Kadınlarda 81,1 yıl olarak duyurulan ortalama yaşam süresi, erkeklerde 75,6 yıl seviyesinde ölçüldü. Uzmanlar bu farkın temel nedenlerini sigara ve alkol tüketimi ile mesleki risklerdeki farklılıklara bağlıyor. İl bazlı incelemede Gümüşhane, Muğla ve Tunceli zirvede yer alarak en uzun yaşam beklentisine sahip şehirler oldu. Bu üç ilin 80 yıl eşiğini aşması bölgesel farklılıkların ne kadar belirgin olduğunu ortaya koyuyor.
Zirvedeki iller neden ön plana çıkıyor?
Gümüşhane’de yaşam beklentisi 80,8 yıl seviyesine ulaşıyor ve bu oran Türkiye’nin en yüksek değeri olarak kaydediliyor.
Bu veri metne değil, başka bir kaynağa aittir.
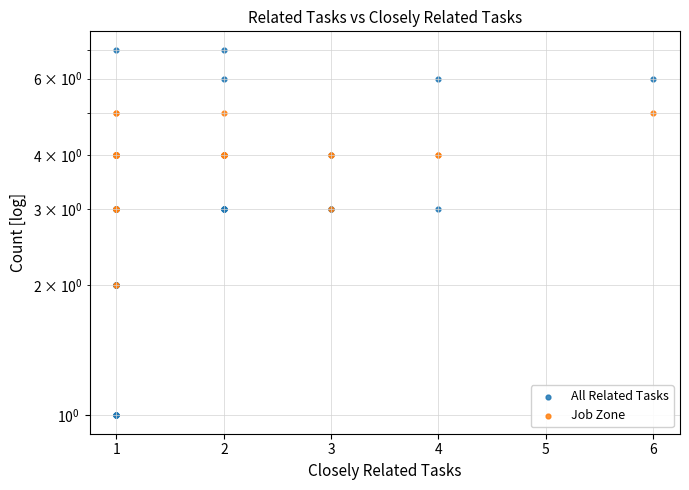

Which series reaches the minimum Y coordinate?

All Related Tasks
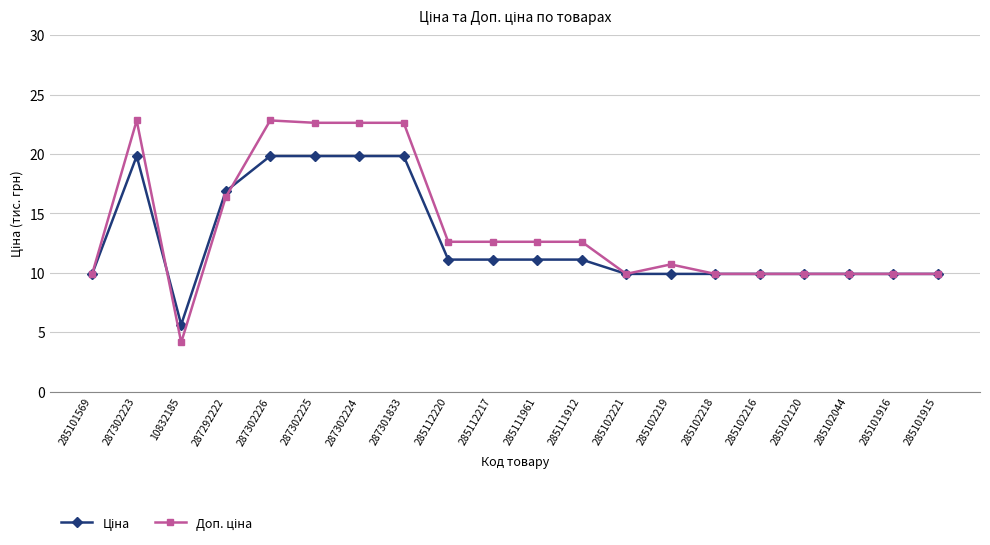

What is the spread (max minus min) of values at 287302224?

2.8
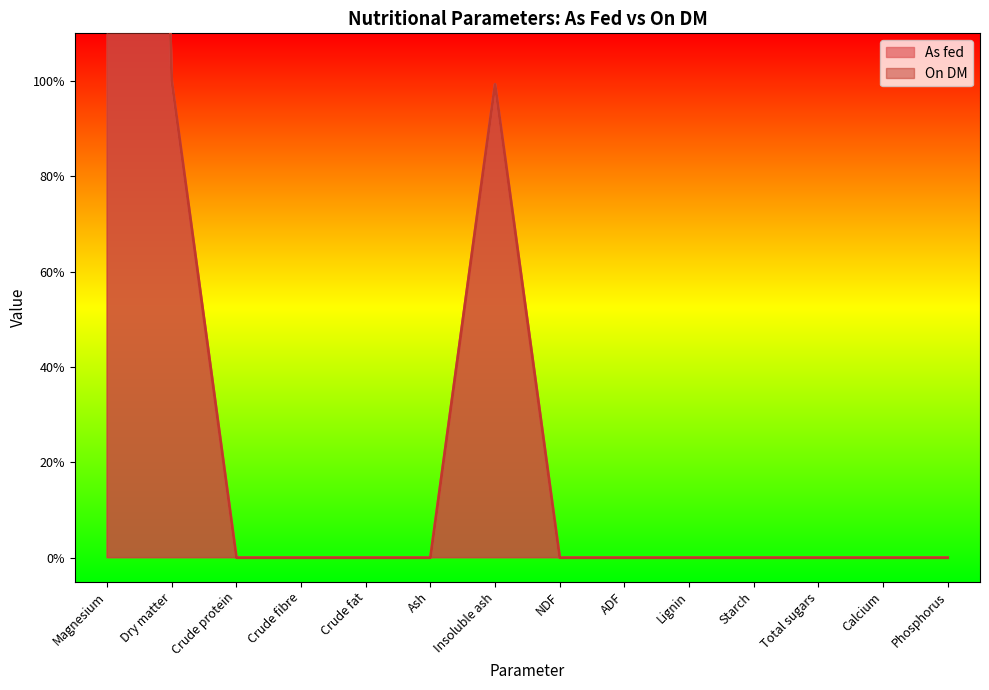

At Dry matter, list the series in order from largest to smallest.

On DM, As fed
Muğla 80,7 yıl ile ikinci sırada yer alırken Tunceli’nin 80,3 yıllık yaşam beklentisi listenin ilk üç sırasını oluşturuyor. Bu şehirlerin uzun yaşam oranlarında çevresel etkenler, düşük stres seviyesi, doğal beslenme düzeni ve daha sakin yaşam tarzı gibi faktörlerin etkili olduğu değerlendiriliyor. Trabzon, Ordu, Giresun ve Rize gibi Karadeniz illeri de listede dikkat çeken şehirler arasında. Bölgenin yüksek oksijenli havası ve bitkisel ağırlıklı beslenme kültürü uzun ömrü destekleyen unsurlar olarak öne çıkıyor. Antalya da listenin üst sıralarındaki yerini koruyarak Akdeniz kuşağının uzun yaşam potansiyelini gösteriyor.
Kadın–erkek farkının arka planında hangi etkenler var?
Kadınların erkeklerden ortalama 5,5 yıl daha uzun yaşaması yaşam tarzı farklılıklarıyla ilişkilendiriliyor. Erkeklerde sigara ve alkol kullanımının daha yaygın olması bu farkın en önemli nedenlerinden biri. Ayrıca daha riskli mesleklerde çalışanların çoğunluğunu erkeklerin oluşturması iş kazası riskini artırıyor. Erkeklerin düzenli sağlık kontrolüne gitme oranlarının düşük olması da yaşam süresini etkileyen bir diğer faktör olarak değerlendiriliyor. Uzmanlar kadınların koruyucu sağlık davranışlarına daha fazla uyum sağladığını ve bunun uzun ömre doğrudan katkı sunduğunu belirtiyor.
Neden büyük şehirler listenin gerisinde kaldı?
İstanbul, Ankara ve İzmir gibi büyük şehirlerin listeye üst sıralardan girmemesi dikkat çekici bir durum olarak değerlendiriliyor. Bu şehirlerde stresin daha yüksek olması, hava kirliliği, yoğun trafik ve zorlu çalışma temposu yaşam süresi üzerinde negatif etki yaratıyor. Büyük şehirlerdeki hızlı yaşam tarzının sağlık açısından olumsuz sonuçlar doğurması beklenen yaşam süresinin düşmesine yol açıyor. TÜİK verileri bu tabloyu destekleyerek metropollerde yaşam beklentisinin daha düşük kaldığını gösteriyor.
Türkiye’nin yaşam süresi haritası, çevresel şartlar ve yaşam alışkanlıklarının sağlık üzerindeki etkilerini net bir biçimde gözler önüne seriyor. İller arası farklar, yaşam kalitesinin bölgeden bölgeye büyük ölçüde değiştiğini ortaya koyuyor.